Appreciation and Motivation

Smrithi Adinarayanan
Joy of Teaching and Learning
2 min readAug 5, 2016

During our interactions with many teachers regarding what gives them Joy, their responses often revolve around the topic of appreciation and acknowledgement from their students.

In this context, it is important to understand expectation and appreciation. Because misplaced expectations lead to bitterness. There are layers of appreciation. Surface level appreciation lasts for only a few days. Say a compliment on the way a teacher dresses or appreciation for an award. Deeper layers of appreciation can last longer. But even these need to be sustained. Otherwise it would be bursts of motivated work. Therefore we need to look at qualities to sustain the quality of performance to receive the appropriate appreciation that we seek. If we sustain our good work as a teacher, we also grow and as a consequence we gain appreciation and recognition. The logical next step is not only subject matter expertise, but when we are actually able to impact life, in shaping good human beings, the satisfaction is even deeper and the impact is much larger. Basically we expand our window of expectations and aspirations such that we focus on long-lasting satisfaction and happiness.

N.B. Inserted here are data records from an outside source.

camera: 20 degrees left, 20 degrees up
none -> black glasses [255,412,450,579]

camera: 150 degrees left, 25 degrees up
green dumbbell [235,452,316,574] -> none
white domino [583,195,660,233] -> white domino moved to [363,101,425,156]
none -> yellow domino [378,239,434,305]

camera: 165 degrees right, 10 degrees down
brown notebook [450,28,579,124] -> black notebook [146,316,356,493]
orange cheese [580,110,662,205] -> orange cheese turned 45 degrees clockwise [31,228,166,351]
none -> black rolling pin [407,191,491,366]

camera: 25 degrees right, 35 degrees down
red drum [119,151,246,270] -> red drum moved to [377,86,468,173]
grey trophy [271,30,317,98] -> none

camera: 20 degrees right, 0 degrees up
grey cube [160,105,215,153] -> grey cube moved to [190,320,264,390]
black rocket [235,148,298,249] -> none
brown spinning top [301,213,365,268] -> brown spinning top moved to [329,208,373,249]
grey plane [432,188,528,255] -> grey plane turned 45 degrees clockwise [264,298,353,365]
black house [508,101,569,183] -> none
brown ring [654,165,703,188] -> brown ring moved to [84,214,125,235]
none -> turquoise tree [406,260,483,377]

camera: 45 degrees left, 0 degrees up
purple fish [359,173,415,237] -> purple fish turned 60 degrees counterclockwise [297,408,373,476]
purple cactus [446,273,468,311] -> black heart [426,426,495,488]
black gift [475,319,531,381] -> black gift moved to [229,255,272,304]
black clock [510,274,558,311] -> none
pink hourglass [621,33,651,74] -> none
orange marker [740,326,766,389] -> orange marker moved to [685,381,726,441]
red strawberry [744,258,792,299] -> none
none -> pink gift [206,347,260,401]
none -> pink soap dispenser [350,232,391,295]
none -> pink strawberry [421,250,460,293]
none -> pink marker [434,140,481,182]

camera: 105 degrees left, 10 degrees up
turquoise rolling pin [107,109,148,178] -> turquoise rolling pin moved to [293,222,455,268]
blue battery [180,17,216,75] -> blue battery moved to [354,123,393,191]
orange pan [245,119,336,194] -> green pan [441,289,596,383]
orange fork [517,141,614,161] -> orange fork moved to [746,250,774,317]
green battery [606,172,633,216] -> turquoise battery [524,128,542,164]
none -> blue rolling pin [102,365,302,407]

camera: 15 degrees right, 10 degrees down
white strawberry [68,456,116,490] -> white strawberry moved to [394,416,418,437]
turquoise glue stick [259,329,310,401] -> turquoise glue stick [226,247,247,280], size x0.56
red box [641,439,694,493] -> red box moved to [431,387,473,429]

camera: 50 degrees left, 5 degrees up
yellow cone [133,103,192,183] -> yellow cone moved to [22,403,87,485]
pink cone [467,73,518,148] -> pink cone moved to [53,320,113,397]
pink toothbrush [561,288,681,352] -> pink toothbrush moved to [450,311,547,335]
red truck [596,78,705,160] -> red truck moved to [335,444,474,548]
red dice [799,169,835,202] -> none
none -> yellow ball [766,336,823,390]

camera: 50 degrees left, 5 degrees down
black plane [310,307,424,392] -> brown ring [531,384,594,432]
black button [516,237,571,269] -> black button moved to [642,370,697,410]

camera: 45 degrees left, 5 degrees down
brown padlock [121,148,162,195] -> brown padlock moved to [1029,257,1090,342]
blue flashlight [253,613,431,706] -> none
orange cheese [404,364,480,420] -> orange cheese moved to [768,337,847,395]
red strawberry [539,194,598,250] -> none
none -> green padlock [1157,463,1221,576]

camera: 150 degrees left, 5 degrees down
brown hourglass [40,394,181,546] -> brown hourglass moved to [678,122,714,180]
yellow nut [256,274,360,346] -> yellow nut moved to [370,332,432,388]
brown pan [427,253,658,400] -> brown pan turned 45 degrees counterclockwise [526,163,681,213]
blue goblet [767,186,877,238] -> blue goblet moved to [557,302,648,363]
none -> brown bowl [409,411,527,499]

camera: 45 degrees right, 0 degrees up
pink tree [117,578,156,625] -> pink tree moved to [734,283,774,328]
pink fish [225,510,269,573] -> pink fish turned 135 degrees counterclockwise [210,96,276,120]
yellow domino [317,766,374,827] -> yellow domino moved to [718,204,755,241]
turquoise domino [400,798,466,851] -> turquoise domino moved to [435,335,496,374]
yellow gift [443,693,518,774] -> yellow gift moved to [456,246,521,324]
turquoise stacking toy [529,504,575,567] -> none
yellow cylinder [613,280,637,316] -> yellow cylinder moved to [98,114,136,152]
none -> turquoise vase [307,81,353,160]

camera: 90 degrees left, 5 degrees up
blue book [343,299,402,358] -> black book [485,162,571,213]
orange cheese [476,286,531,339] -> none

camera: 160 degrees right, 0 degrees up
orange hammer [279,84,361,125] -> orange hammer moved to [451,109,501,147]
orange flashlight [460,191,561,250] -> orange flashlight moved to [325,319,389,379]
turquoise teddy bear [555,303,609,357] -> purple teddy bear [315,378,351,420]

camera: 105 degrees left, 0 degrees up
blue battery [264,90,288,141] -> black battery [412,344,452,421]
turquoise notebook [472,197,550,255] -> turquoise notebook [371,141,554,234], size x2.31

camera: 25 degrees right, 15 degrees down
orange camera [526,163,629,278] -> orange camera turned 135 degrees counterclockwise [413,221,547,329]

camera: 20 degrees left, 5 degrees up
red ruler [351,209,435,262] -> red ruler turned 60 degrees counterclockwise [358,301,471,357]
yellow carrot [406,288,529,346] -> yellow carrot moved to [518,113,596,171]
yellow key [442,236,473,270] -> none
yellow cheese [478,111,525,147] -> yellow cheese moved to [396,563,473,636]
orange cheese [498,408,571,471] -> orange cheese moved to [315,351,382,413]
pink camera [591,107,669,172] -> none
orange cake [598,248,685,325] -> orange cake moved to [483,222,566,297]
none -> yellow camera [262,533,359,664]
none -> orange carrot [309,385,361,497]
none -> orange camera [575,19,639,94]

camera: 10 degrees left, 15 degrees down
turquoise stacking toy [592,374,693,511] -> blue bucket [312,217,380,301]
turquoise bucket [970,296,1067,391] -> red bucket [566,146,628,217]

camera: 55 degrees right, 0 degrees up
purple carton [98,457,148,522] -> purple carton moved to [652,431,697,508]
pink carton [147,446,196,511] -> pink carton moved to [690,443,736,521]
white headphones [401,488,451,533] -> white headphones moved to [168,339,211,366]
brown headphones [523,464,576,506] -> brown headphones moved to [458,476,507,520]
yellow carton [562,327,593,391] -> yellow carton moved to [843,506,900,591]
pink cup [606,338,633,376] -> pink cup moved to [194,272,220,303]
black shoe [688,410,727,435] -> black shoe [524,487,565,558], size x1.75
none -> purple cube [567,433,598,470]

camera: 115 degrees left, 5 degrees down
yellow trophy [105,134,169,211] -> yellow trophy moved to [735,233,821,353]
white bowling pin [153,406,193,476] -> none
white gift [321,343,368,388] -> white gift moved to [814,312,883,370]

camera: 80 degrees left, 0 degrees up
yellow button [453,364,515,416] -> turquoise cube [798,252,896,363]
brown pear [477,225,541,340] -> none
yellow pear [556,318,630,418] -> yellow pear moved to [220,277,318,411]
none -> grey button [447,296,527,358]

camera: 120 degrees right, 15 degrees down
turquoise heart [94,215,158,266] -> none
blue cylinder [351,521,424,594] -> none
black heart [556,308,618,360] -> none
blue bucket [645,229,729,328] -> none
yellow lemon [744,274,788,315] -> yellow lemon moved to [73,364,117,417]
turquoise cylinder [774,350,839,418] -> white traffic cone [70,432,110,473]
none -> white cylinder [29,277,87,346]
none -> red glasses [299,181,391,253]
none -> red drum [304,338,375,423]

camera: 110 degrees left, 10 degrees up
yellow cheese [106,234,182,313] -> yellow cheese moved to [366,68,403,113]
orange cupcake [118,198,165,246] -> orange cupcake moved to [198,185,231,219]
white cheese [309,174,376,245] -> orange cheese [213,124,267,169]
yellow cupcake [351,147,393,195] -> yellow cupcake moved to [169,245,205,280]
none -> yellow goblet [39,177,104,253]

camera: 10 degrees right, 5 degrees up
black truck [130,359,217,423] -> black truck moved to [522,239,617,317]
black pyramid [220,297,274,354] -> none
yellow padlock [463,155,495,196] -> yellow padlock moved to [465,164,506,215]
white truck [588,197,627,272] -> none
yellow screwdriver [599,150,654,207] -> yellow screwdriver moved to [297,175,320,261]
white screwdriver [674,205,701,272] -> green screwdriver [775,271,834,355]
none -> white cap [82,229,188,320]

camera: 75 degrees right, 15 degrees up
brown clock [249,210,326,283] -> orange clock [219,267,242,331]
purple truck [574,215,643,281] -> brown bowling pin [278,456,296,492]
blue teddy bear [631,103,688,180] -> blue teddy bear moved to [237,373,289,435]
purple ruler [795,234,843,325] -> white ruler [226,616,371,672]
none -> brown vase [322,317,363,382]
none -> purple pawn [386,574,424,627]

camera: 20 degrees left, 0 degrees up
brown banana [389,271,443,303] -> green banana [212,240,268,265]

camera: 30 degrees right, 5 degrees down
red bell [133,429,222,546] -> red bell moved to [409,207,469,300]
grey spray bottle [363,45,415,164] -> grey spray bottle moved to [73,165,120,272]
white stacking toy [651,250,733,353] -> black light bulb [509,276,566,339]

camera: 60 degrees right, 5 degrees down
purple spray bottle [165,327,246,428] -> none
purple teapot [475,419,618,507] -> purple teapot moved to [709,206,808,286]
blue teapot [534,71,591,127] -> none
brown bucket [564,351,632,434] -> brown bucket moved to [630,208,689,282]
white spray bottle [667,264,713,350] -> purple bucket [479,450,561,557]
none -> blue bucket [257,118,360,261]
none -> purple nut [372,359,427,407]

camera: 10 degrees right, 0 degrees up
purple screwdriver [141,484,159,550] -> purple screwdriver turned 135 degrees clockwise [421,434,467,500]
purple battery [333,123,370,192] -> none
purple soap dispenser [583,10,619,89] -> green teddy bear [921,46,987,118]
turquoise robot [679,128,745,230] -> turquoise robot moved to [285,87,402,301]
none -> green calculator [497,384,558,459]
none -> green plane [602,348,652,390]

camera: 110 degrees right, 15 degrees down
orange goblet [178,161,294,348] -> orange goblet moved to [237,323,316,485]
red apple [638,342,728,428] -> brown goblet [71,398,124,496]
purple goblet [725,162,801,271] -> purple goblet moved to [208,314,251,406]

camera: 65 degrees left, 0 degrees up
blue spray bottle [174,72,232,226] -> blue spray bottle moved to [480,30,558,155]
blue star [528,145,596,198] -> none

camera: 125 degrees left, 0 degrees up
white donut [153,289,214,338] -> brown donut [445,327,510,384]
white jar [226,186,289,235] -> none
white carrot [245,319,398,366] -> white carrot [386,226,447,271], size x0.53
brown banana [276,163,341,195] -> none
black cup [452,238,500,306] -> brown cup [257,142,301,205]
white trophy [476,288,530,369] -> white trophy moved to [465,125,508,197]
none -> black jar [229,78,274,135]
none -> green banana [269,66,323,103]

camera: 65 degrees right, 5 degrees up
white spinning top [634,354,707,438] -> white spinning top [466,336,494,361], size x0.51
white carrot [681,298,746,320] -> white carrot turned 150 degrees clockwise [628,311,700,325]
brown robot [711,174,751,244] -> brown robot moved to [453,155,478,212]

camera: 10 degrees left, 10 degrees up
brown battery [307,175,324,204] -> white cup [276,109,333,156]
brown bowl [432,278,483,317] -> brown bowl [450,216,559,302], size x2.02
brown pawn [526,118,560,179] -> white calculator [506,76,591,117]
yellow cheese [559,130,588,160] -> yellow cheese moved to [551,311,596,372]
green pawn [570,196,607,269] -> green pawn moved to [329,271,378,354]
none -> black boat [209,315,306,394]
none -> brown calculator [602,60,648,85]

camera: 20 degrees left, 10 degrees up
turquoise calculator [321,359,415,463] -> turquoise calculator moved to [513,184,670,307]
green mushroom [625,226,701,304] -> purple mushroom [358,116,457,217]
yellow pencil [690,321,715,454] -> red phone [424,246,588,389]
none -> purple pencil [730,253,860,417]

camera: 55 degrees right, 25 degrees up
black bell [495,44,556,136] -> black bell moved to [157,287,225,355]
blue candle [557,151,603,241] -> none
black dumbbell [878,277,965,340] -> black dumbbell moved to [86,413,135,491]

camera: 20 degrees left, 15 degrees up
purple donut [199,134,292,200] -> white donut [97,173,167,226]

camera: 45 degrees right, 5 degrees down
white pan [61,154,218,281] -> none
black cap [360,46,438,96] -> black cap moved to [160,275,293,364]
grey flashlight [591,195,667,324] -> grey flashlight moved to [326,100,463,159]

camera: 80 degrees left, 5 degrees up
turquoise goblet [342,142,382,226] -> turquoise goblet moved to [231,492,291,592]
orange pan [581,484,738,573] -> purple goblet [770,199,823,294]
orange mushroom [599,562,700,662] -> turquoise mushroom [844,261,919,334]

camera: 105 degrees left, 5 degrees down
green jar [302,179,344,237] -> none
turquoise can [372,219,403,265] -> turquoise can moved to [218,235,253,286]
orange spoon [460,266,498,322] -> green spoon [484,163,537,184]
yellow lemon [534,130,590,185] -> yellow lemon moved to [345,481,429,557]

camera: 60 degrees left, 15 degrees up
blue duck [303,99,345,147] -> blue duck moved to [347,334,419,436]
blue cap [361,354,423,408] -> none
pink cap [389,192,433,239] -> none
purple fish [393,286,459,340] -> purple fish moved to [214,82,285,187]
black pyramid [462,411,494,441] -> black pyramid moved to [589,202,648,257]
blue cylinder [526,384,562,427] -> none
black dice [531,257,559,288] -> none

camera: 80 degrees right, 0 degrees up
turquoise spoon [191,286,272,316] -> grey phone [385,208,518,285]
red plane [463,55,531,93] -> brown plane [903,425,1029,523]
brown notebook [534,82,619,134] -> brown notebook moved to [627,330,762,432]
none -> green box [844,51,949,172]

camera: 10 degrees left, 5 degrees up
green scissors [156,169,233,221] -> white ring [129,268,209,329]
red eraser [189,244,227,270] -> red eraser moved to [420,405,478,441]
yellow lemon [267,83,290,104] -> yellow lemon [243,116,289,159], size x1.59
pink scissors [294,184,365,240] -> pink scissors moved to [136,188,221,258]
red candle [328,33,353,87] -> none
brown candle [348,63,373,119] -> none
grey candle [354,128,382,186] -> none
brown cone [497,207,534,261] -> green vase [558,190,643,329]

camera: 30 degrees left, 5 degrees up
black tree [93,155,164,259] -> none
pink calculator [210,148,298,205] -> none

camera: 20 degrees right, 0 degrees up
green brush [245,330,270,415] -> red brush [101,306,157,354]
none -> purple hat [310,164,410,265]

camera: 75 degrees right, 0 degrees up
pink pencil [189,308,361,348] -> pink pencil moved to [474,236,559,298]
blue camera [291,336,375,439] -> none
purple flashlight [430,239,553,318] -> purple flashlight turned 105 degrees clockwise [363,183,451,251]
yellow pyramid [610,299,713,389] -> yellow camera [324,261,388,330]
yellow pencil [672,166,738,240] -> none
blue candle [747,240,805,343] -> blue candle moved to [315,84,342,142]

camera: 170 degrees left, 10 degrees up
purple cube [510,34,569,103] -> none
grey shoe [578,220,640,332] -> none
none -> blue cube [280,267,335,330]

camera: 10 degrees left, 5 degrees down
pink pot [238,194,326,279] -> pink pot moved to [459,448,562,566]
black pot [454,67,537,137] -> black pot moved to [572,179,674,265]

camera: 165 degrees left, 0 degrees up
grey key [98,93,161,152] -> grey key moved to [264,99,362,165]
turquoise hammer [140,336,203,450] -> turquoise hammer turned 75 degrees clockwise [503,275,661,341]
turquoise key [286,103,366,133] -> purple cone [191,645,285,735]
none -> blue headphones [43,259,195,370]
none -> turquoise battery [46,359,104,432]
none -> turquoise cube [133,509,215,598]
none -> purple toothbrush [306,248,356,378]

When we look at teaching as a process of not just creating a good doctor or an engineer but a beautiful human being, we are expanding our aspirations. But this requires deeper levels of expertise. It’s worth striving for. The deeper we focus, when we create good human beings and when the look back at us and say these people have nurtured us, that satisfaction is much deeper. Appreciation matters, but a fundamental motivation matters more.